I was a first-year Ph.D. student elsewhere in the greater Los Angeles area in the fall of 1980, and our lab group — led by a first-year assistant professor — had interesting perspectives on the Reagan Years. We were all "Just Kids," to borrow Patti Smith's book title. (That notion seems quaint too.)

Nina Brown's avatar

Bulwark is it! Thanks for your sass, your delivery and your investigating!

Mary Linda Portner's avatar

Because you asked….I rely on the Bulwark and Charlie Sykes for thoughtful punditry (I read you and Morning Shots religiously), and the Parnas Report and Axios for news ( although the latter with a grain of salt). As for legacy media, I abandoned CBS with Bari Weiss’ appointment, and sold my Disney stock when ABC sold out over the Stephanopolis controversy.
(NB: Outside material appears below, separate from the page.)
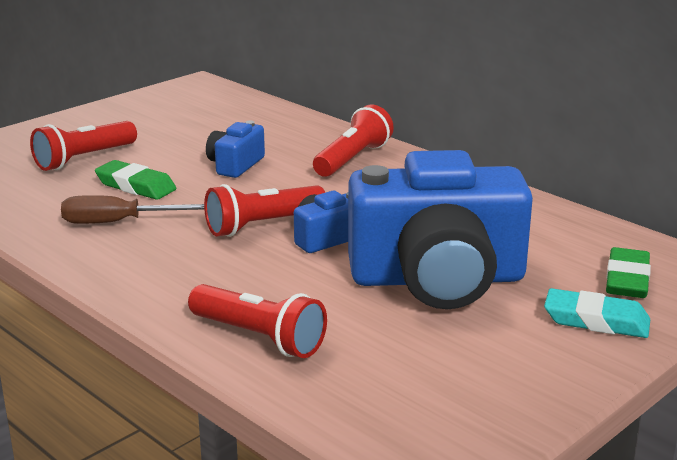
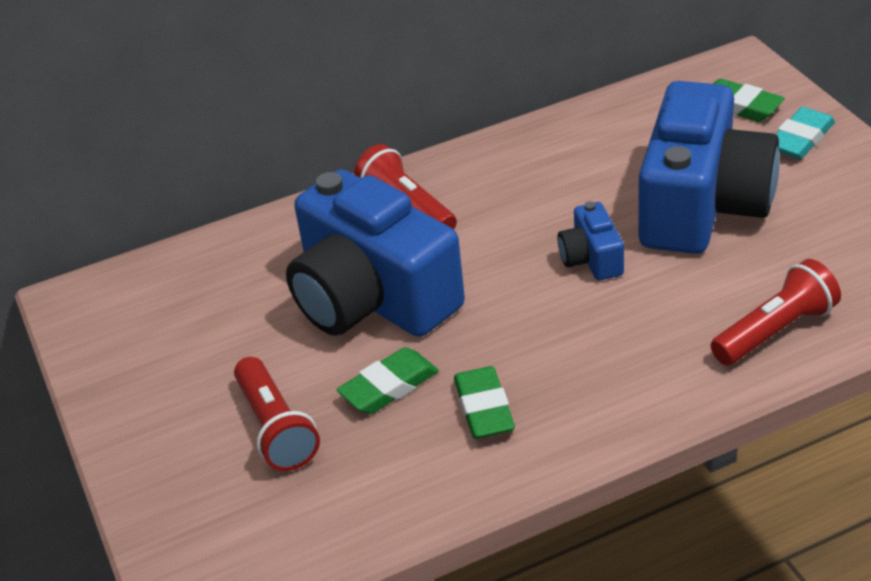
camera: 65 degrees left, 15 degrees up
brown screwdriver [61,195,204,224] -> green eraser [454,366,515,439]
red flashlight [204,184,325,237] -> none
blue camera [206,121,265,178] -> blue camera [286,170,465,337], size x2.30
I doubt this is what you are looking for in today’s comments, but I so value what you and the Bulwark bring to journalism I felt compelled to post. Thank you for offering a different path.

Tom's avatar

I am of two minds about this. On the one hand, it seems clear that CBS, and 60 Minutes along with it, were circling the drain already, along with what remains in the emptying tub of murky bathwater that was 20th century culture. I haven't watched it in years; I think the only CBS broadcasts I have watched since 2010 or thereabouts have been football games, and there haven't been many of those (cf. murky bathwater, etc.). But I understand, and agree, that the show was important and useful because it injected serious journalism into the flow of entertainment content that was the primary (and, in many cases, only) information diet that intellectually lazy Americans (always an appallingly large majority of citizens) fed upon. The only people who watch it now are old; and we need look no further than the Texas Republican Senate primary to know what's going on with most of the olds, these days. And, anyway, they'll be dead soon.

On the other hand, it's sad that young people, born into the absolute sewer that is 21st century culture, will never know that it existed. They won't miss it, of course, and so they won't know that they have been impoverished by its absence, and that is the sad thing: the fate of 60 Minutes is emblematic of the loss of a wealth of truly timeless culture (the works of Plato, Shakespeare, Bach, etc.), texts that must be read to be understood and appreciated. And we know that what's going on with the youngs is that they don't read (I don't blame them for that; it's just a fact). It's not just the contend that feeds the life of the mind that's disappearing; it's also the disappearance of the intellectual apparatus that enables the mind to work on it. The orange man and his minions don't care, because (in his case, and that of his children) they never possessed it, or because it isn't useful to them in their quest for power.

I don't mean that Shakespeare, or 60 Minutes, will ever entirely vanish--at least, not until the sun explodes. The stuff will sit on shelves, where a few people will still know that it exists, and that it was once important; but, lacking the tools to open it up, they won't know why it was important, or understand what it was really for.